To illustrate the platform’s utility and scalability, we refer the reader to two large SARS-CoV-2 Illumina datasets (PRJNA622837, 619 samples from early SARS-CoV-2 transmission in the Boston area7; and PRJEB37886, ~100,000 samples analyzed as of the time of writing from the COVID-19 Genomics UK (COG-UK) genomic surveillance effort8) detailed in Supplementary Tables 1–3 and Supplementary Figs. 1–3. Analysis on COVID-19 Galaxy Project resources provides insights into co-occurrence patterns, presence of mutations defining variants of concern (https://cov-lineages.github.io/lineages-website/global_report.html), and intersection with sites under selection, including non-random associations among common low-frequency AVs that may reflect shared intra-host dynamics (Supplementary Fig. 1 and Supplementary Table 2). It can also highlight the emergence of mutations interfering with binding of polyclonal antibodies9 (for example, COG-UK data in Supplementary Fig. 2), suggesting possible intra-host dynamics. These and other interactive notebooks and dashboards on the platform could identify AVs that warrant closer monitoring as the pandemic continues.

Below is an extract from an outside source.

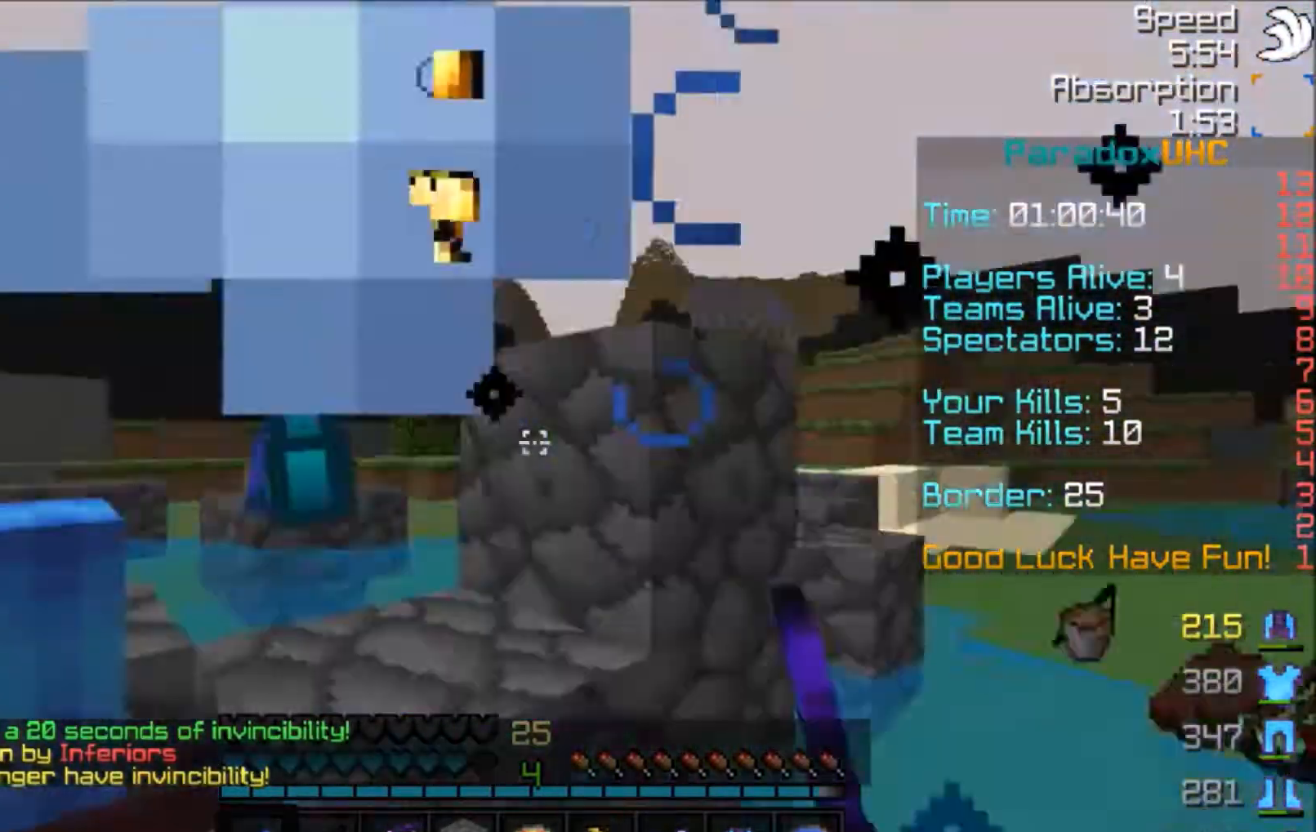
{"keys": ["space", "w"], "mouse": [], "events": [[67, "mouse_left", "up"], [67, "w", "down"], [100, "mouse_left", "down"], [134, "d", "up"], [334, "space", "down"], [434, "mouse_left", "up"]]}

Our system is designed to encourage scalable collaborative worldwide genomic surveillance to identify and respond to emerging variants. By relying on raw read data rather than assembled genomes and allowing every result to be traced back to its raw data, it goes a step beyond current surveillance efforts. Specifically, it enables surveillance of intra-patient minor AV frequencies—a distinction that could yield early warnings of epidemiological conditions conducive to the emergence of variants with altered pathogenicity, vaccine sensitivity or drug resistance.
Supplementary Material
Acknowledgements
The authors are grateful to the broader Galaxy community for their support and software development efforts. This work is funded by NIH grants U41 HG006620 and NSF ABI grant 1661497. Usegalaxy.eu is supported by the German Federal Ministry of Education and Research grants 031L0101C and de.NBI-epi to B.G. Galaxy and HyPhy integration is supported by NIH grant R01 AI134384 to A.N. Usegalaxy.org.au is supported by Bioplatforms Australia and the Australian Research Data Commons through funding from the Australian Government National Collaborative Research Infrastructure Strategy. The hyphy.org development team is supported by NIH grant R01GM093939. Usegalaxy.be is supported by the Research Foundation-Flanders (FWO) grant I002919N and the Flemish Supercomputer Center (VSC). The funders had no role in study design, data collection and analysis, decision to publish, or preparation of the manuscript.